Figure 5.

Comparative genomic analysis of gene families that function in polarized filamentous growth in the Fungi. (a) Cartoon outlining proteins and complexes involved in polarized growth in Saccharomyces cerevisiae (this is a variation of a figure shown in [80]). Vesicles are delivered from the Golgi (a(i)) along cytoskeleton tracks to predetermined sites on the plasma membrane. Cdc42p is activated by Cdc24p (a(ii)) promoting [84] assembly of the polarisome complex (a(iii)) resulting in the formin Bni1p radiating actin cables [85,86]. Msb3p and Msb4p interact with Spa2 in the polarisome (a(iv)) which is thought to recruit Cdc42 from the cytosol at the site of tip growth [87]. Post-Golgi secretory vesicles are transported along actin cables using a type V myosin motor protein [88,89] (a(v)), to dock with the exocyst complex in a process dependent on Sec4 and its GEF Sec2 [90,91] (a(vi)) and so the vesicle is guided to its target site on the plasma membrane [92]. Cdc42p and Rho1 are required for localization of Sec3p, which together form a spatial marker for the exocyst (a(vii)) and Rho3p and Cdc42p mediate vesicle docking (a(viii)).

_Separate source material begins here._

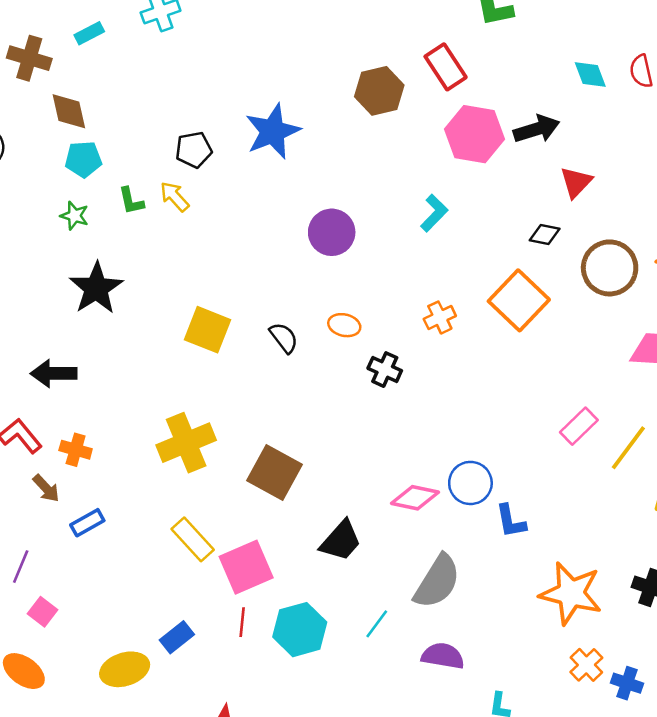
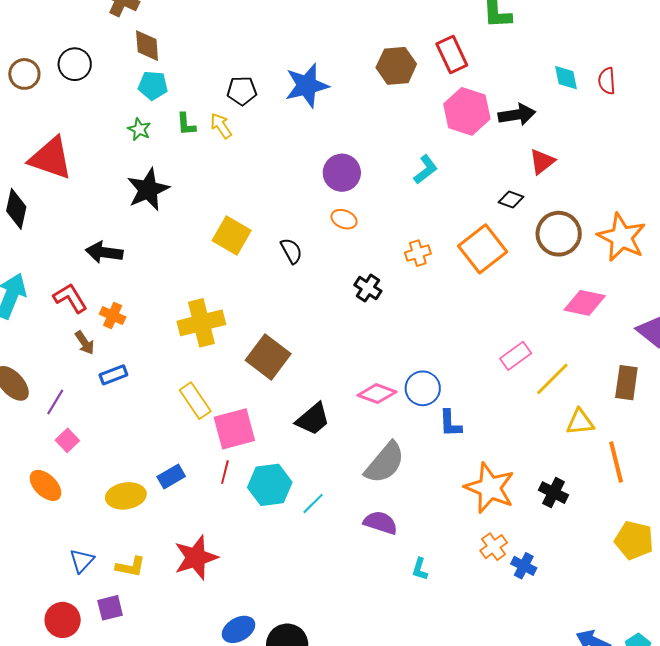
orange ellipse: (344, 325) -> (344, 219), moved
cyan line: (377, 624) -> (313, 504), moved

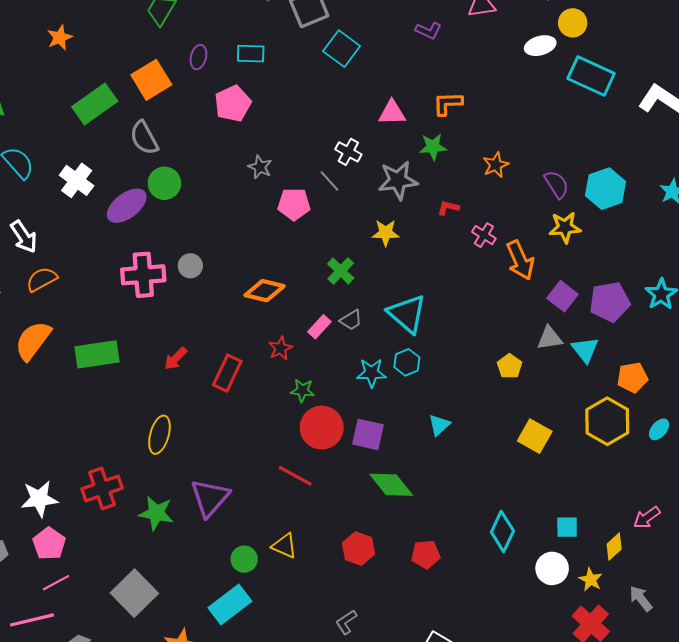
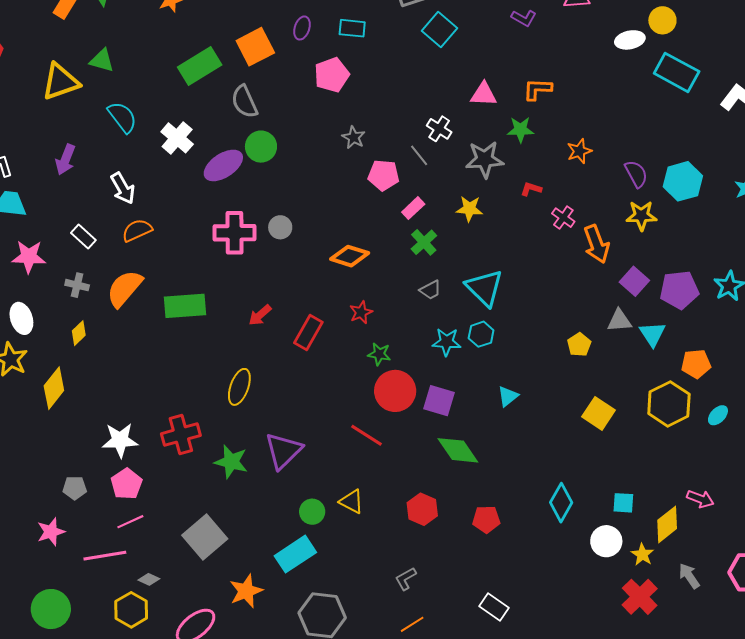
pink rectangle: (319, 327) -> (413, 208), moved
pink arrow: (647, 518) -> (700, 499), turned -128
yellow diamond: (614, 547) -> (667, 524), size x1.4

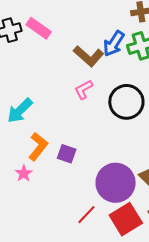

Cdc42p plays a key role in regulating these processes in S. cerevisiae but in Pezizomycotina and basidiomycete fungi equivalent functions are performed by Rac1p [93,94]. (b) The domain architecture of the 17 proteins associated with polarized growth in fungi. (c) The taxon distribution of putative homologues of polarized growth proteins across a representative set of taxa including the Pseudofungi. ‘P’ indicates a putative paralogue relationship as identified using phylogenetic analysis.